Naar het oordeel van de rechtbank heeft eiser uit de brief van de arbeidsdeskundige moeten en kunnen opmaken dat in deze brief melding werd gemaakt van een advies, en dat een beschikking nog zou volgen. De rechtbank ziet geen gronden voor het oordeel dat eiser redelijkerwijs kon menen dat een besluit al tot stand was gekomen. Derhalve heeft verweerder eiser ten onrechte ontvankelijk geacht in zijn bezwaar.
Geoordeeld moet worden dat het beroep gegrond is. De rechtbank zal, met vernietiging van het bestreden besluit, doen hetgeen verweerder had dienen te doen, en eiser alsnog niet-ontvankelijk verklaren in zijn beroep.
Vorenstaande overwegingen leiden ertoe dat hetgeen overigens van de zijde van eiser in dit geding is aangevoerd, geen bespreking behoeft.
De rechtbank acht termen aanwezig om toepassing te geven aan het bepaalde in artikel 8:75 van de Awb en verweerder te veroordelen in de door eiser gemaakte proceskosten, welke zijn begroot op € 644.- aan kosten voor verleende rechtsbijstand (gebaseerd op een punt voor het schrijven van een beroepschrift en een punt voor het verschijnen ter zitting). Van andere kosten in dit verband is de rechtbank niet gebleken.
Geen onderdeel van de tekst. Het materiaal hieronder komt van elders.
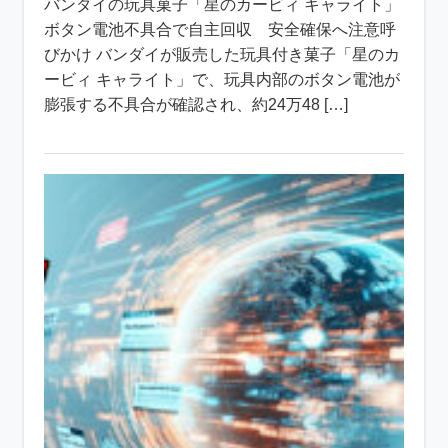
バンダイの玩具菓子「星のカービィ キャライト」
ボタン電池不具合で自主回収 安全確保へ注意呼
びかけ バンダイが販売した玩具付き菓子「星のカ
ービィ キャライト」で、玩具内部のボタン電池が
膨張する不具合が確認され、約24万48 […]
verklaart het beroep gegrond;
vernietigt het bestreden besluit;
verklaart het bezwaar van eiser alsnog niet-ontvankelijk;
veroordeelt verweerder in de door eiser gemaakte proceskosten ten bedrage van € 644.- en wijst het UWV aan als de rechtspersoon die deze kosten moet vergoeden;
bepaalt dat het UWV het door eiser betaalde griffierecht ten bedrage van € 37.- aan hem vergoedt.
Aldus gegeven door mr. C.J. Bax, rechter, in tegenwoordigheid van mr. M.G.J. Litjens, griffier, en in het openbaar uitgesproken op 10 mei 2006.
Tegen deze uitspraak staat voor belanghebbenden, behoudens het bepaalde in artikel 6:24 juncto 6:13 van de Awb, binnen 6 weken na de dag van verzending hiervan, hoger beroep open bij de Centrale Raad van Beroep, Postbus 16002, 3500 DA Utrecht.